SSRI-nefazodone combination To date, only anecdotal reports have suggested the efficacy of combining SSRIs with nefazodone—typically at 100 or 200 mg bid. There is one report of this combination resulting in serotonin syndrome (John et al. 1997), although it was not particularly severe, due to the fact that nefazodone is a mildly potent blocker of serotonin uptake. In theory, accumulation of the nefazodone active metabolite m-chlorophenylpiperazine (mCPP) could occur when nefazodone is coadministered with SSRIs that inhibit CYP2D6, since mCPP is a substrate of CYP2D6. This increase in mCPP could cause some anxiety and irritability. Other advantages of adding nefazodone to SSRIs in the event of nonresponse are that nefazodone may help sexual dysfunction related to SSRIs (Reynolds 1997) and improve sleep.
SSRI-bupropion combination The addition of bupropion (100-150 mg sustained release [SR] once or twice a day) to an ongoing failed SSRI trial was the first augmentation/combination strategy chosen by the psychiatrists that we surveyed (Fredman et al. 2000). Supporting this strategy are mostly anecdotal reports, case series, or small open trials suggesting the usefulness of this approach (Bodkin et al. 1997; Marshall and Liebowitz 1996; Marshall et al. 1995; Spier 1998). Potential disadvantages are that the combination of bupropion and SSRIs may lead to tremor (Bodkin et al. 1997) or anxiety (S. J. Young 1996). However, the positive effects of bupropion augmentation on SSRI-induced sexual dysfunction reported in some studies (Ashton and Rosen 1998; Labbate et al. 1997) may be a significant advantage for this strategy.
SSRI-SSRI combination SSRIs have been anecdotally reported to be useful in augmenting other SSRIs (Bondolfi et al. 1996). The main disadvantages of this approach are an increase in the intensity of serotonergic side effects and a theoretical risk of serotonin syndrome (Gillman 1998). Although this is not a very widely used approach, a report by Bondolfi and colleagues (1996) suggested that an interesting drug-drug interaction may occur when one combines certain SSRIs. For example, the authors argue that fluvoxamine augmentation of citalopram increases the ratio of S-citalopram to R-citalopram. Because S-citalopram is a more potent inhibitor of serotonin uptake, this drug interaction increases the more active form of citalopram.

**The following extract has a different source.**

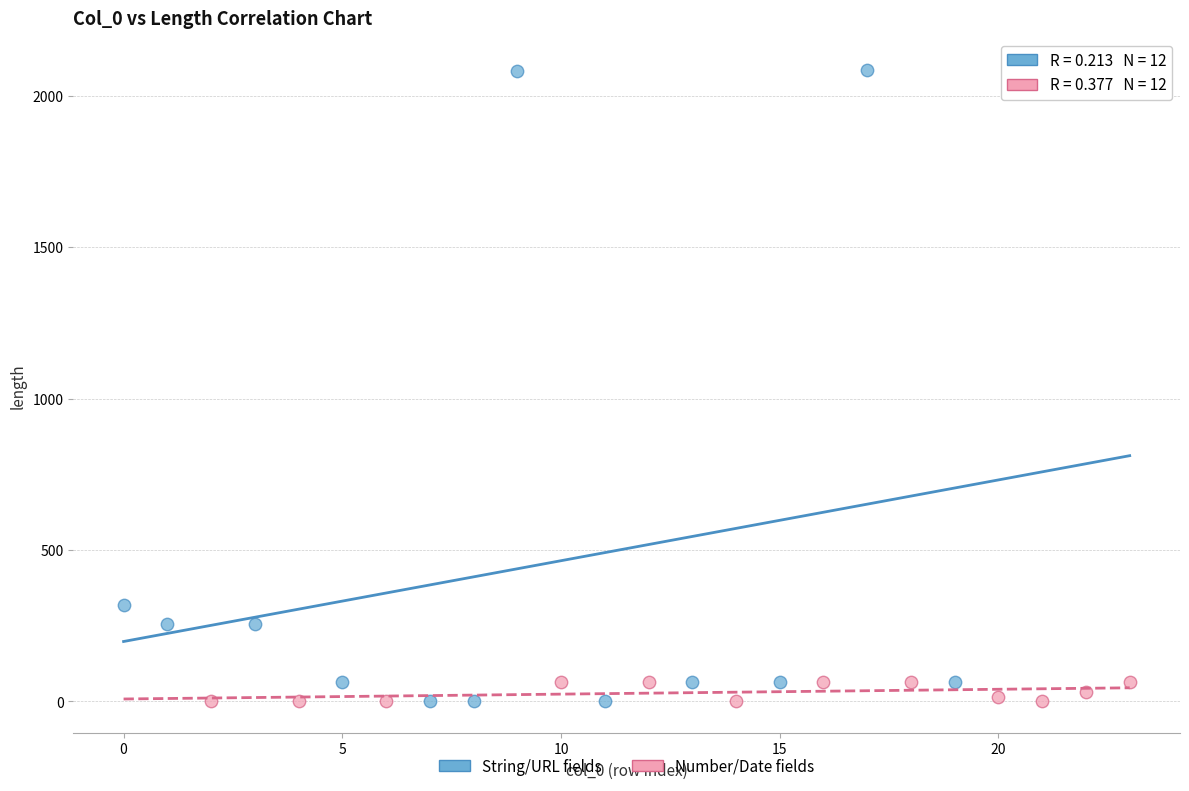

Which series reaches the maximum Y coordinate?

String/URL fields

Conclusion The strategy of combining different classes of antidepressants is a promising one. Results from the clinical trials of combination strategies of MAOIs and TCAs or SSRIs and TCAs for patients with treatment-resistant unipolar depression are compiled in
Table 45-3. During the next decade, clinical researchers need to provide clinicians with controlled data on the efficacy of these combination strategies to facilitate the development of more accurate algorithms in the treatment of depressed patients who have undergone failed trials with monotherapy.